Injustement méconnu
en France, Nicolas de Cues est pourtant un auteur capital de la
tradition métaphysique occidentale. Au moment où l’on retraduit
ses œuvres en français, cette étude présente l’anthropologie
philosophique de ce grand auteur. Loin d’être anéanti par
l’infinité divine, l’homme est salué comme le « dieu humain »

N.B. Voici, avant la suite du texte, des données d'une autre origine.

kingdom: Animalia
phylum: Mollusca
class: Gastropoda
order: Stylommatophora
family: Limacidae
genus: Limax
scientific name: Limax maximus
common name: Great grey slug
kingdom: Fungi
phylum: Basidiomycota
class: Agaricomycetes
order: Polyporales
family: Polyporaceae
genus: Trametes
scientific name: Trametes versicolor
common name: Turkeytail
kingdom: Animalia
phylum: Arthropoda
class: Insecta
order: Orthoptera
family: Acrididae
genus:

du « monde humain ». Une théologie et une cosmologie infinitistes
s’articulent à cette valorisation de l’homme. Cette œuvre
entend en effet concilier une métaphysique de l’infini à une
affirmation de la singularité humaine au moyen d’une théorie de
la puissance productrice de l’esprit. L’art des conjectures sera
l’activité générale par laquelle, en régime de docte ignorance,
l’esprit produit les notions qui constituent son monde spécifique,
distinct de Dieu et de l’univers. Dans leur tension vers l’infinité
divine les puissances de l’esprit humain utilisent les arts du
quadrivium (arithmétique, géométrie, astronomie, musique) pour
mesurer les êtres créés, organiser la vie commune, figurer le
Principe. Le problème sera alors de réintégrer la multiplicité
des points de vue et des interprétations dans une communauté
universelle unifiée. Héritier de la tradition néoplatonicienne et
de la théologie du Moyen Âge, témoin de la Renaissance florentine,
Nicolas de Cues dresse le cadre de la métaphysique moderne.